LINZ. "Ich fühlte mich hilflos, alleingelassen und beschämt", erzählt eine junge Linzerin der StadtRundschau. Völlig unvermittelt wurde sie angegriffen – am helllichten Tag, mitten in Linz und niemand hat ihr geholfen. Am späten Vormittag des 5. September wartete die junge Frau gemeinsam mit ihrer Mutter an der Haltestelle Goethestraße auf den Bus. Plötzlich attackierte sie eine unbekannte Frau ohne ersichtlichen Grund. Die Angreiferin packte sie brutal am Kopf, zerrte und schüttelte sie in alle Himmelsrichtungen. "Es ging alles sehr schnell", berichtet das Opfer, "ich versuchte, mich aus ihrem festen Griff zu lösen, auch meine Mutter versuchte, die Frau von mir abzubringen, jedoch ohne Erfolg."


Niemand hat geholfen

Besonders enttäuschend: Um sie herum standen viele Leute, auch große Männer, und schauten einfach zu. Selbst als die junge Frau mehrfach um Hilfe schrie, schritt niemand ein. Der Schock über die fehlende Zivilcourage sitzt fast noch tiefer als über den Angriff. Nach einer gefühlten Ewigkeit konnte sie sich befreien und flüchtete in den Bus, der bereits in der Haltestelle stand. Auch der Busfahrer hatte keinen Finger gerührt. Zumindest schloss er rasch die Tür und riet der Frau, die Polizei zu rufen.

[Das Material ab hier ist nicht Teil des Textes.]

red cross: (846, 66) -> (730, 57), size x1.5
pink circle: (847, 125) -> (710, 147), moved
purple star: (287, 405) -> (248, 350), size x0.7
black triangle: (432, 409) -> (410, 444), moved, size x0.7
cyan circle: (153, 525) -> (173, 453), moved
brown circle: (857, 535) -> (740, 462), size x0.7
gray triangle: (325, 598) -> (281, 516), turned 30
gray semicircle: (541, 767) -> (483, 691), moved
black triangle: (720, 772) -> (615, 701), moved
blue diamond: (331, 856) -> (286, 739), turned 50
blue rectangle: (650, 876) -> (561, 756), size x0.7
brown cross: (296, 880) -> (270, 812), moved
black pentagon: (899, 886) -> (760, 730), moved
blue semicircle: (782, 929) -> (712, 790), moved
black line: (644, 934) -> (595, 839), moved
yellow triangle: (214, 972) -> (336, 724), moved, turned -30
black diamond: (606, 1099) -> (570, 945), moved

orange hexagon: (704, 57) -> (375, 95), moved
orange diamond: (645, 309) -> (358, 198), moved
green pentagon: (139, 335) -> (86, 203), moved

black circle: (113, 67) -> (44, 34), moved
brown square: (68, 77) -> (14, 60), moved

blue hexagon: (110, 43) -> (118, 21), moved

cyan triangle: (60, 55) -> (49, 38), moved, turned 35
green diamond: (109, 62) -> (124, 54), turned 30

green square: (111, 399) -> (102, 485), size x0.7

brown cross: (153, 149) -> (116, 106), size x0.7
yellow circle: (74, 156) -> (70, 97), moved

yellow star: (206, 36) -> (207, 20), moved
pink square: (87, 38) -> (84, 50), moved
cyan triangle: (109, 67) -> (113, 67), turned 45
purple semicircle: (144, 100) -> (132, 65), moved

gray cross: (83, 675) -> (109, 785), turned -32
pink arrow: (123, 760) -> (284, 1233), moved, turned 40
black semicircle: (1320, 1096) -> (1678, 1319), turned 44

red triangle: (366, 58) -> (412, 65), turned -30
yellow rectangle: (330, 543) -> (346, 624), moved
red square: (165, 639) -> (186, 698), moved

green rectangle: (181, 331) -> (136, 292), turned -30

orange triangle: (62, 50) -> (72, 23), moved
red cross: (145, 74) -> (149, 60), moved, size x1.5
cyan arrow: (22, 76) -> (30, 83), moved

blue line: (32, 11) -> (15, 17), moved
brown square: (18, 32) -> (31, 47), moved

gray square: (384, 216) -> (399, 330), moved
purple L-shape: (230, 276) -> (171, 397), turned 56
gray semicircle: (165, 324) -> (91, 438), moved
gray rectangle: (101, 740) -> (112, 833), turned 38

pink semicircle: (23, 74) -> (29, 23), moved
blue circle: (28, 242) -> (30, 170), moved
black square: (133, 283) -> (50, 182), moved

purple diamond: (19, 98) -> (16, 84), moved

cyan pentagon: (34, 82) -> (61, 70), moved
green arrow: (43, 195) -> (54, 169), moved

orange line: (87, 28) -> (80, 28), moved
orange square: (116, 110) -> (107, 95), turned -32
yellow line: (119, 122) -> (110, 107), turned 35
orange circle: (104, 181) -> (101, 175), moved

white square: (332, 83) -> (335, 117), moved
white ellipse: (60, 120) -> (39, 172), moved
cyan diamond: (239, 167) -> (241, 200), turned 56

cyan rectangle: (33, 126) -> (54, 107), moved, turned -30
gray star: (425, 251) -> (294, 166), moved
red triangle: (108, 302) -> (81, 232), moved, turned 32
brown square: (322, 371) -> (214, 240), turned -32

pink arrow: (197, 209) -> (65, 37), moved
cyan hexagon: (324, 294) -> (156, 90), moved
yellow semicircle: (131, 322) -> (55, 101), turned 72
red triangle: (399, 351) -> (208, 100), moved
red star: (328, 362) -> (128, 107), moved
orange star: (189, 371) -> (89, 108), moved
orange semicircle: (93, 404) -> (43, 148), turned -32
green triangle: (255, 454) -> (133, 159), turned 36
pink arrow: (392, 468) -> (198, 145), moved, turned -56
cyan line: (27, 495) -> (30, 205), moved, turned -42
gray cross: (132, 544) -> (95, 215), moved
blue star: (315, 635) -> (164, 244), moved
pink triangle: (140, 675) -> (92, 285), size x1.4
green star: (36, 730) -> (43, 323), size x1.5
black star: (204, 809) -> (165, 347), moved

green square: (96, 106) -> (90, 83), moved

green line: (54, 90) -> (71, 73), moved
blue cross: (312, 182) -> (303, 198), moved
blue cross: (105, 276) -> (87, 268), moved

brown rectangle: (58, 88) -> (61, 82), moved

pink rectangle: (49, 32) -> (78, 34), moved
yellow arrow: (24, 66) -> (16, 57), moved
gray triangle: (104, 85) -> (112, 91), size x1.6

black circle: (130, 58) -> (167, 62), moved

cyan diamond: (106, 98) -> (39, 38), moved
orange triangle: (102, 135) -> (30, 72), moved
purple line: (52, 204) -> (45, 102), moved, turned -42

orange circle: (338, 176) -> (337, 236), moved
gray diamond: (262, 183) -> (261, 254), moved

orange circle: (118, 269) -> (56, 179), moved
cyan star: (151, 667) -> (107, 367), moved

Opfer erlitt Schleudertrauma

Diese war dann schnell mit zwei Einsatzteams vor Ort und konnte die Angreiferin aufgrund der Personenbeschreibung des Opfers noch im Volksgarten aufgreifen. Die mutmaßliche Täterin wurde angezeigt. Der Übergriff war alles andere als harmlos. Im Krankenhaus wurde bei der jungen Linzerin ein Schleudertrauma festgestellt.

Die junge Frau beim StadtRundschau-Lokalaugenschein am Tatort.
Hier wartete die Linzerin mit ihrer Mutter auf den Bus.